The first two issues of my comic series Kieffer were nominated for Doug Wright Awards in 2008 and 2009. The last book I published, The Rabble of Downtown Toronto, collects 40 profiles of street people in a mock-guidebook format. It caused a bit of a stir.

Your work sort of has an early Joe Matt quality to it, but without relying too heavily on "when in doubt, throw in a sad panel about 'bating". Do you think you'll ever hit the wall where you just start drawing really bummer comics?
I love Joe Matt's work! I don't think he overdoes the masturbation thing or anything. I want to see more masturbation content from that guy! As far as I'm concerned, he's just scratched the surface. I wish I could write and draw comics that were an eighth as good as Joe Matt's! He is truly a Master Cartoonist.

But anyway -- no, I can't see myself hitting a wall or anything... I really don't feel like I'm going to run out of ideas anytime soon. I've got way too many comics I want to draw and not enough time to make them all happen.

There were a lot of haters in regards to your last book, The Rabble of Downtown Toronto (from now on I'll be referring to it as TRODT). Did you ever just want to tell people to fuck off?
Well, it was frustrating dealing with angry people because I found that most of them didn't want to listen what I had to say -- but I didn't want to walk away from those situations. I wanted to get a dialogue going with people and in general, but that never really happened. There was a lot of yelling, lecturing, whining and stuff like that, but very little intelligent discussion. Those conversations, both in person and in the media, centred around whether or not it was right for me to do the book, instead of the many other issues raised by the book. So, yeah... whatever...

▸ WRITTEN TASK: According to the interview excerpt, how many profiles of street people are collected in The Rabble of Downtown Toronto? None of the entries is needed here.

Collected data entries
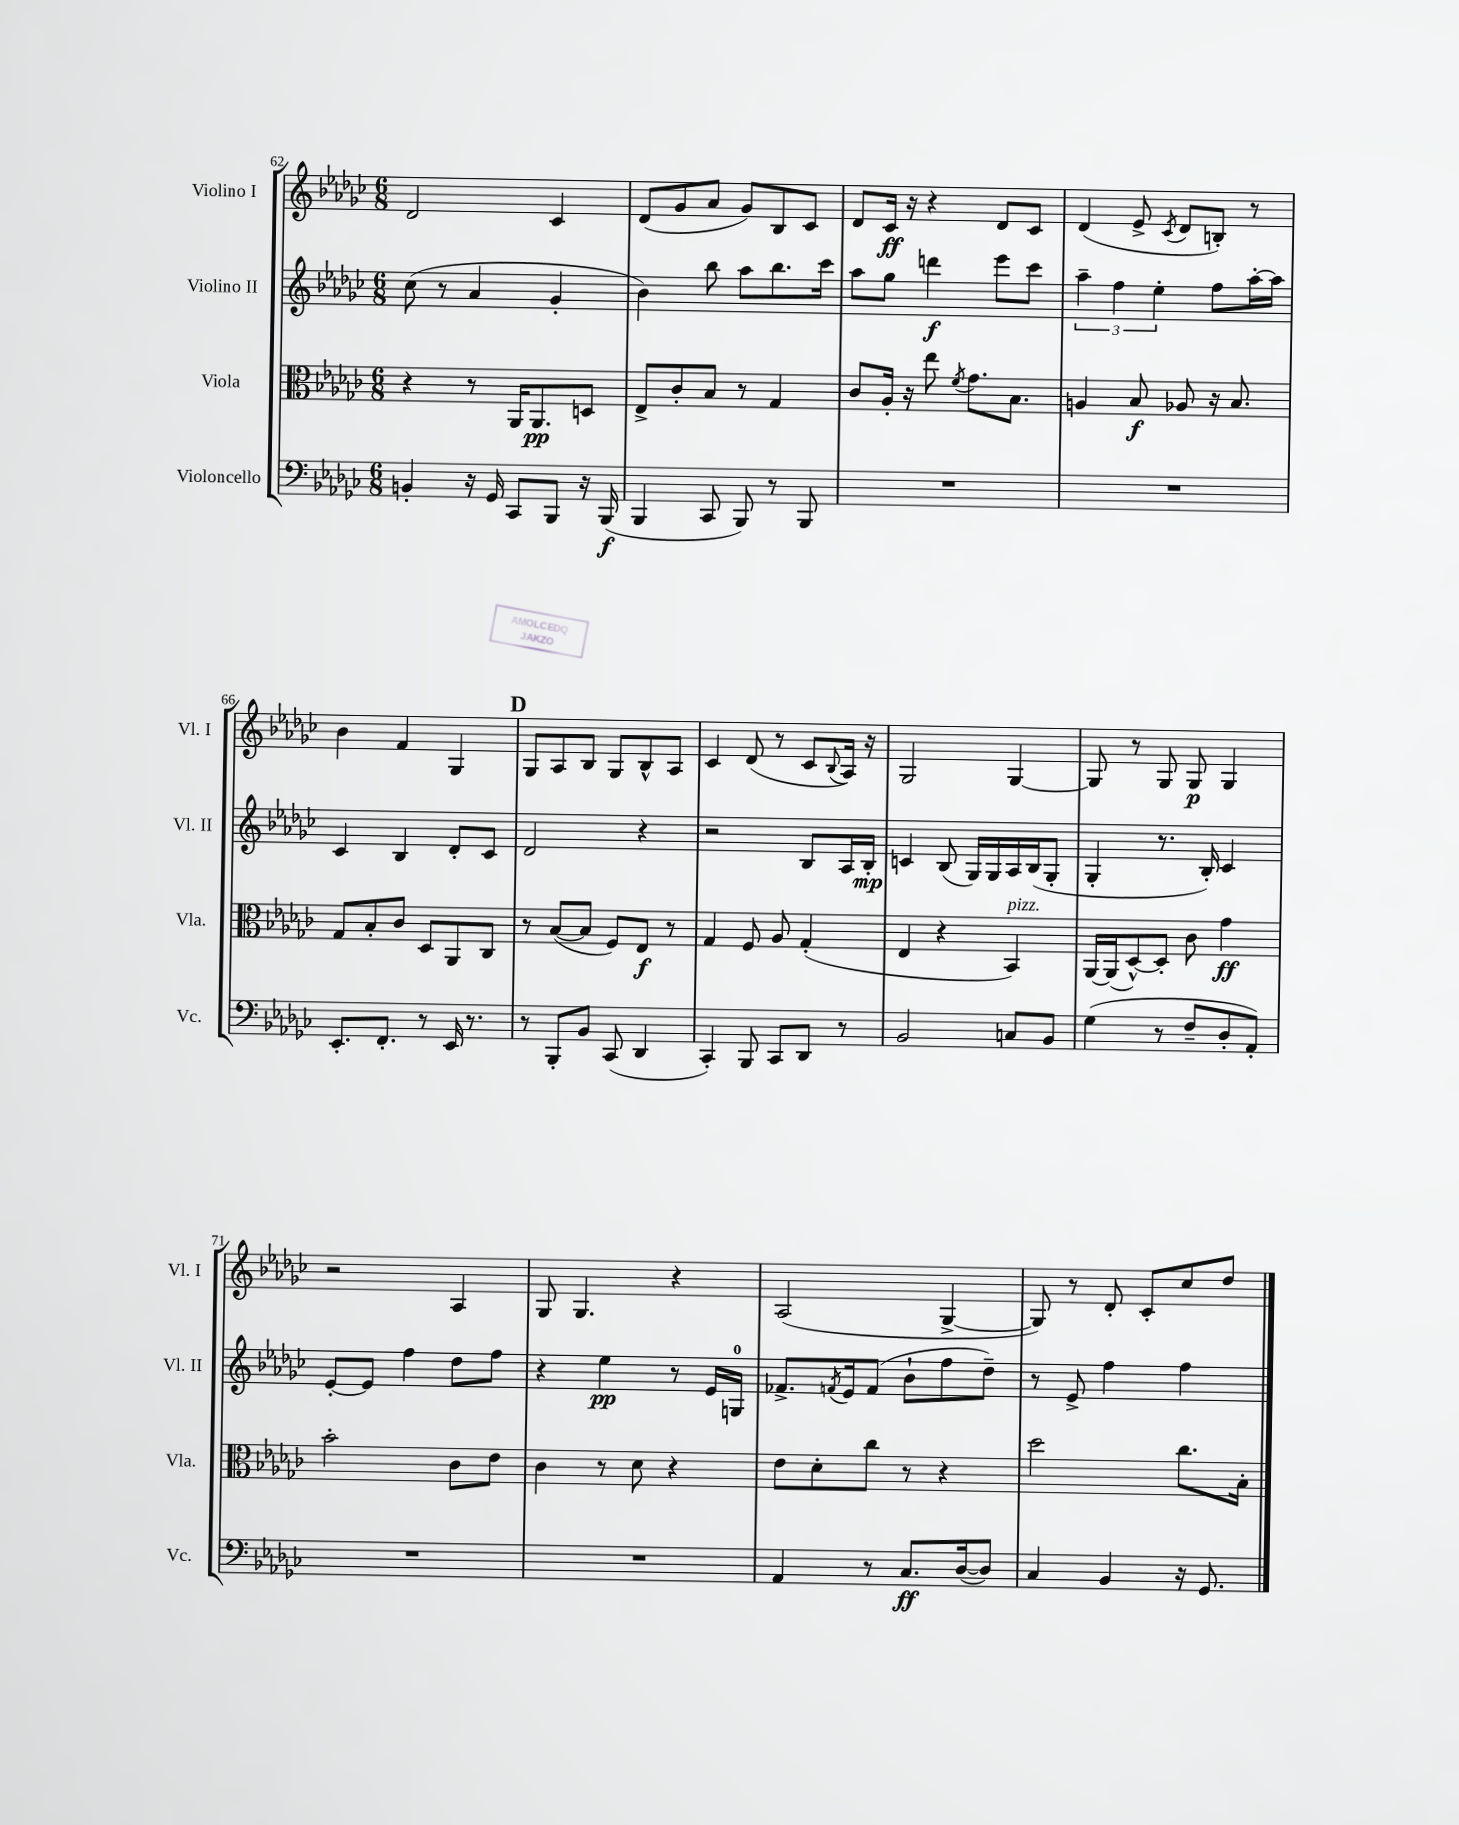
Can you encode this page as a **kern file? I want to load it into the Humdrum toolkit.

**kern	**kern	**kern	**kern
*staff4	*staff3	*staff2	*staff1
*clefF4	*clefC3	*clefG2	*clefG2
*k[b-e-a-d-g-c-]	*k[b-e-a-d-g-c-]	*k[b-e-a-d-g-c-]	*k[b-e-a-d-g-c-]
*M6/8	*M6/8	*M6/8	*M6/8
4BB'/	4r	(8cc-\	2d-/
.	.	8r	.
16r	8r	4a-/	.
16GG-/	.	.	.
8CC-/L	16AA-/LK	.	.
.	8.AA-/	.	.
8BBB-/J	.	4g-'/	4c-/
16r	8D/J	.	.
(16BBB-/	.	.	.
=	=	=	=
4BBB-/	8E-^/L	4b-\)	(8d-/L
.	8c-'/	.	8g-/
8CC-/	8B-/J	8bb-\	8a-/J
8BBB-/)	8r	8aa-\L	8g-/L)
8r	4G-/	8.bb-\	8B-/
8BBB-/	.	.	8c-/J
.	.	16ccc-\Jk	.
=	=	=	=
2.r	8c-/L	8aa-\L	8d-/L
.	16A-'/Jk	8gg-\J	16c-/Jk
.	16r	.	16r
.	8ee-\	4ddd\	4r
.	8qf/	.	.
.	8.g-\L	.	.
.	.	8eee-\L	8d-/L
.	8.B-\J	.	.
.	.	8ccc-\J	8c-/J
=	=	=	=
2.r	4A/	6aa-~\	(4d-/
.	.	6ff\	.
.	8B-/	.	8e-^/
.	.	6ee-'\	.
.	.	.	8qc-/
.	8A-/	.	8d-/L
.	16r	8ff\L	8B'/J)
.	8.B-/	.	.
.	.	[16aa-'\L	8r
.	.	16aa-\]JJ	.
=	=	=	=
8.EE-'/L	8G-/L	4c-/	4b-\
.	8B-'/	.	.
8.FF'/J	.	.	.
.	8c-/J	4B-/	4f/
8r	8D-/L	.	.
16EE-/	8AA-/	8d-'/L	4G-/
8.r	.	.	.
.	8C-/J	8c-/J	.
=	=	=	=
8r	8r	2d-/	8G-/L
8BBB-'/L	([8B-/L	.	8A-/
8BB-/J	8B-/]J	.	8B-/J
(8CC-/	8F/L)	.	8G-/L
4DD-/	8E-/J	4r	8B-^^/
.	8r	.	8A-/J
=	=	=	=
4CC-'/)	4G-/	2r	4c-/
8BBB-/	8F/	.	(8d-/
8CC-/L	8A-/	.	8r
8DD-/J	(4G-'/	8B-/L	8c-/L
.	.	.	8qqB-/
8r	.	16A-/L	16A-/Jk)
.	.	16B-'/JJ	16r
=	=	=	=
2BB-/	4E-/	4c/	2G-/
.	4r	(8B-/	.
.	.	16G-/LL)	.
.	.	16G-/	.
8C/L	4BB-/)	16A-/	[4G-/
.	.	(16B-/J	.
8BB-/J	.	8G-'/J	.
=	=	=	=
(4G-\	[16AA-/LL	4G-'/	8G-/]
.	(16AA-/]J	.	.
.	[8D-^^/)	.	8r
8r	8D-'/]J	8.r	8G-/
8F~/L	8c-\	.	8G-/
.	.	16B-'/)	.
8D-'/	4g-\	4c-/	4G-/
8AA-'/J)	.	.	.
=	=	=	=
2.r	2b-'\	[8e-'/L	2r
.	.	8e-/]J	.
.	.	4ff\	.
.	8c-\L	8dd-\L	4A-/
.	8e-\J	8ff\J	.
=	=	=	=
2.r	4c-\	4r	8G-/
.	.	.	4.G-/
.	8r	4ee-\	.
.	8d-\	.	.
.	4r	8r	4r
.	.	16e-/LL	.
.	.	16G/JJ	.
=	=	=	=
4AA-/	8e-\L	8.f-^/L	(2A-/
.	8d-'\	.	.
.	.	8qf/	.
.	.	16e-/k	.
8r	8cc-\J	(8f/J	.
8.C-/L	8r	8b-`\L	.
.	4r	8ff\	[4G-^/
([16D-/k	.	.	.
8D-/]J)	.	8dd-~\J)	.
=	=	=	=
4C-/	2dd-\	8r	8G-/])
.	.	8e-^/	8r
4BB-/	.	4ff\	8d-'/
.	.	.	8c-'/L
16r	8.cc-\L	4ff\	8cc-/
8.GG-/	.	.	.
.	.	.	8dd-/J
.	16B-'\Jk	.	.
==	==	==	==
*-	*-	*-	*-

▸ ANSWER TO THE TASK: 40 profiles.